There are billions of things and processes occupying space and time which I interact with every conscious moment. Many of them directly affect me and many of those, I could benefit from if I understood correctly. One way to understand is to know how the thing or process works as a mapping of properties and values or inputs and outputs. This could be helpful for something incredibly complex like the weather or incredibly simple like $1+1=2$, but becomes tedious and overbearing for many phenomena like how to compute an average. Instead, a different kind of understanding must be attained, knowledge of the governing rules which the thing or process behaves by. This greatly reduces the amount of information which needs to be maintained, and also sheds light on the motivations of the phenomena. This is theory. It allows me to structure the entire universe into a tight bundle of axioms which correctly allow me to describe and predict all that I observe. To a man without theory, everything is an axiom.

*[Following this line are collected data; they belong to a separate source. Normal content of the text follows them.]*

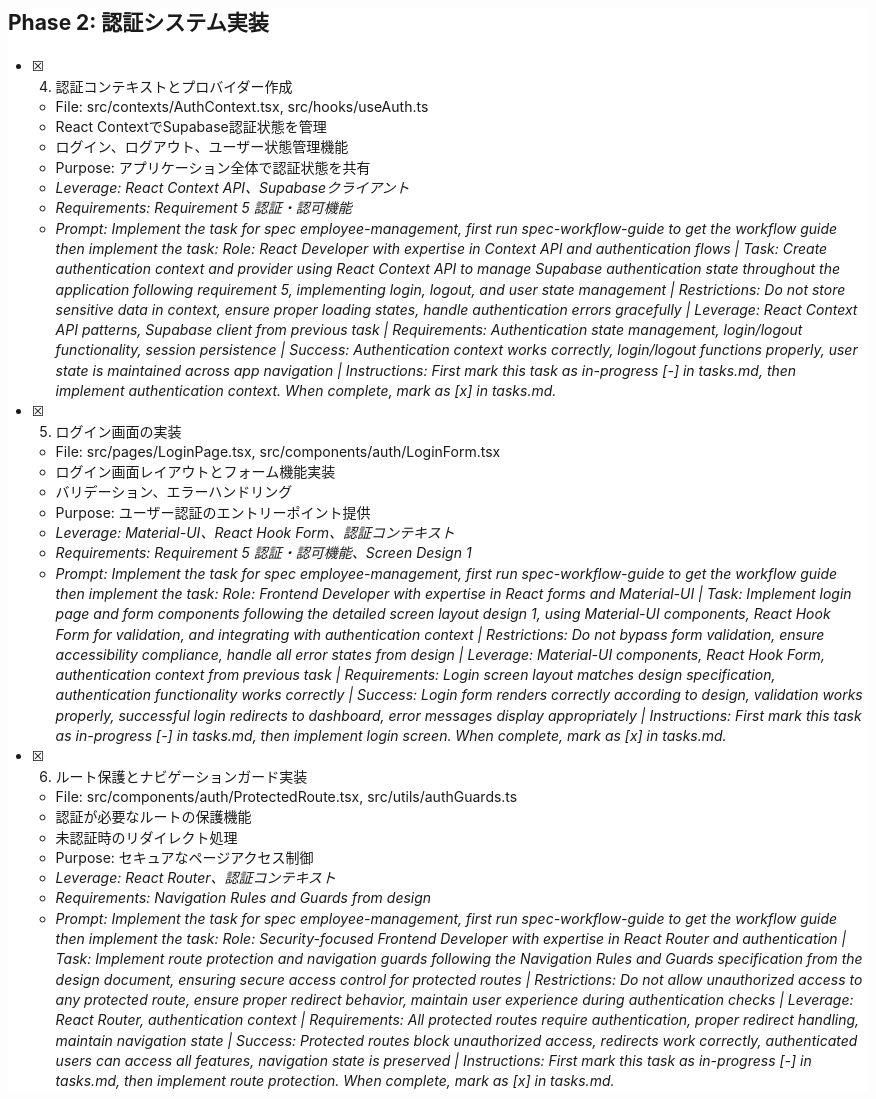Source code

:## Phase 2: 認証システム実装

- [x] 4. 認証コンテキストとプロバイダー作成
  - File: src/contexts/AuthContext.tsx, src/hooks/useAuth.ts
  - React ContextでSupabase認証状態を管理
  - ログイン、ログアウト、ユーザー状態管理機能
  - Purpose: アプリケーション全体で認証状態を共有
  - _Leverage: React Context API、Supabaseクライアント_
  - _Requirements: Requirement 5 認証・認可機能_
  - _Prompt: Implement the task for spec employee-management, first run spec-workflow-guide to get the workflow guide then implement the task: Role: React Developer with expertise in Context API and authentication flows | Task: Create authentication context and provider using React Context API to manage Supabase authentication state throughout the application following requirement 5, implementing login, logout, and user state management | Restrictions: Do not store sensitive data in context, ensure proper loading states, handle authentication errors gracefully | Leverage: React Context API patterns, Supabase client from previous task | Requirements: Authentication state management, login/logout functionality, session persistence | Success: Authentication context works correctly, login/logout functions properly, user state is maintained across app navigation | Instructions: First mark this task as in-progress [-] in tasks.md, then implement authentication context. When complete, mark as [x] in tasks.md._

- [x] 5. ログイン画面の実装
  - File: src/pages/LoginPage.tsx, src/components/auth/LoginForm.tsx
  - ログイン画面レイアウトとフォーム機能実装
  - バリデーション、エラーハンドリング
  - Purpose: ユーザー認証のエントリーポイント提供
  - _Leverage: Material-UI、React Hook Form、認証コンテキスト_
  - _Requirements: Requirement 5 認証・認可機能、Screen Design 1_
  - _Prompt: Implement the task for spec employee-management, first run spec-workflow-guide to get the workflow guide then implement the task: Role: Frontend Developer with expertise in React forms and Material-UI | Task: Implement login page and form components following the detailed screen layout design 1, using Material-UI components, React Hook Form for validation, and integrating with authentication context | Restrictions: Do not bypass form validation, ensure accessibility compliance, handle all error states from design | Leverage: Material-UI components, React Hook Form, authentication context from previous task | Requirements: Login screen layout matches design specification, authentication functionality works correctly | Success: Login form renders correctly according to design, validation works properly, successful login redirects to dashboard, error messages display appropriately | Instructions: First mark this task as in-progress [-] in tasks.md, then implement login screen. When complete, mark as [x] in tasks.md._

- [x] 6. ルート保護とナビゲーションガード実装
  - File: src/components/auth/ProtectedRoute.tsx, src/utils/authGuards.ts
  - 認証が必要なルートの保護機能
  - 未認証時のリダイレクト処理
  - Purpose: セキュアなページアクセス制御
  - _Leverage: React Router、認証コンテキスト_
  - _Requirements: Navigation Rules and Guards from design_
  - _Prompt: Implement the task for spec employee-management, first run spec-workflow-guide to get the workflow guide then implement the task: Role: Security-focused Frontend Developer with expertise in React Router and authentication | Task: Implement route protection and navigation guards following the Navigation Rules and Guards specification from the design document, ensuring secure access control for protected routes | Restrictions: Do not allow unauthorized access to any protected route, ensure proper redirect behavior, maintain user experience during authentication checks | Leverage: React Router, authentication context | Requirements: All protected routes require authentication, proper redirect handling, maintain navigation state | Success: Protected routes block unauthorized access, redirects work correctly, authenticated users can access all features, navigation state is preserved | Instructions: First mark this task as in-progress [-] in tasks.md, then implement route protection. When complete, mark as [x] in tasks.md._

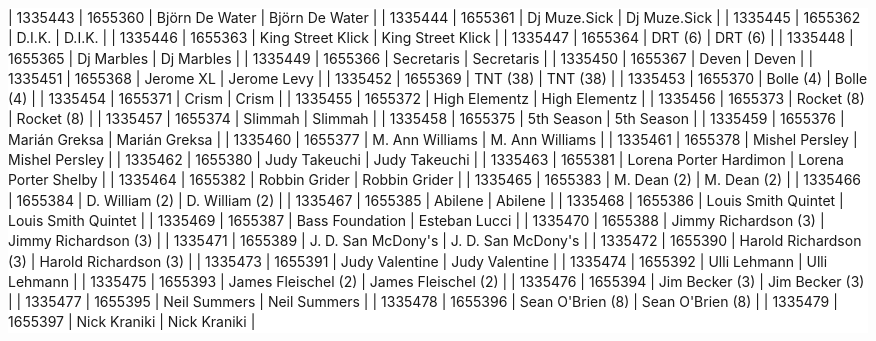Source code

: | 1335443 | 1655360 | Björn De Water | Björn De Water |
| 1335444 | 1655361 | Dj Muze.Sick | Dj Muze.Sick |
| 1335445 | 1655362 | D.I.K. | D.I.K. |
| 1335446 | 1655363 | King Street Klick | King Street Klick |
| 1335447 | 1655364 | DRT (6) | DRT (6) |
| 1335448 | 1655365 | Dj Marbles | Dj Marbles |
| 1335449 | 1655366 | Secretaris | Secretaris |
| 1335450 | 1655367 | Deven | Deven |
| 1335451 | 1655368 | Jerome XL | Jerome Levy |
| 1335452 | 1655369 | TNT (38) | TNT (38) |
| 1335453 | 1655370 | Bolle (4) | Bolle (4) |
| 1335454 | 1655371 | Crism | Crism |
| 1335455 | 1655372 | High Elementz | High Elementz |
| 1335456 | 1655373 | Rocket (8) | Rocket (8) |
| 1335457 | 1655374 | Slimmah | Slimmah |
| 1335458 | 1655375 | 5th Season | 5th Season |
| 1335459 | 1655376 | Marián Greksa | Marián Greksa |
| 1335460 | 1655377 | M. Ann Williams | M. Ann Williams |
| 1335461 | 1655378 | Mishel Persley | Mishel Persley |
| 1335462 | 1655380 | Judy Takeuchi | Judy Takeuchi |
| 1335463 | 1655381 | Lorena Porter Hardimon | Lorena Porter Shelby |
| 1335464 | 1655382 | Robbin Grider | Robbin Grider |
| 1335465 | 1655383 | M. Dean (2) | M. Dean (2) |
| 1335466 | 1655384 | D. William (2) | D. William (2) |
| 1335467 | 1655385 | Abilene | Abilene |
| 1335468 | 1655386 | Louis Smith Quintet | Louis Smith Quintet |
| 1335469 | 1655387 | Bass Foundation | Esteban Lucci |
| 1335470 | 1655388 | Jimmy Richardson (3) | Jimmy Richardson (3) |
| 1335471 | 1655389 | J. D. San McDony's | J. D. San McDony's |
| 1335472 | 1655390 | Harold Richardson (3) | Harold Richardson (3) |
| 1335473 | 1655391 | Judy Valentine | Judy Valentine |
| 1335474 | 1655392 | Ulli Lehmann | Ulli Lehmann |
| 1335475 | 1655393 | James Fleischel (2) | James Fleischel (2) |
| 1335476 | 1655394 | Jim Becker (3) | Jim Becker (3) |
| 1335477 | 1655395 | Neil Summers | Neil Summers |
| 1335478 | 1655396 | Sean O'Brien (8) | Sean O'Brien (8) |
| 1335479 | 1655397 | Nick Kraniki | Nick Kraniki |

Theory is few axioms or rules which govern a set of things or processes. It has a predictive aspect in that the rule of addition must predict that 45+23=68 without explicitly stating this fact in the axiom. This prediction is precisely the reason that the theory is useful. New experiences will require theory which is generalized enough to demonstrate that the new phenomena can actually be seen as an interpolation which can be predicted by the theory. So a theory is measured first by the accuracy of its prediction, and second by the generalizability of its prediction. Fewer axioms which apply to a greater range of situations likely means the theories are closer to matching the motivation of the situation and not merely describing it. It is completely possible, however, for a theory to perfectly describe a phenomena in the most general of terms without shedding any light on its motivations.

The search for theory is always ongoing and limited by my brain. I would like to believe that if I were to simply understand the quantum fields and their differential equations, dandelions would simply be implied, however, I am only human. A theory is only as good as its user, thus while theories should be generalized and the basis minimized, expansion is mandatory if prediction is too obscured; hence Botany is still a valid field.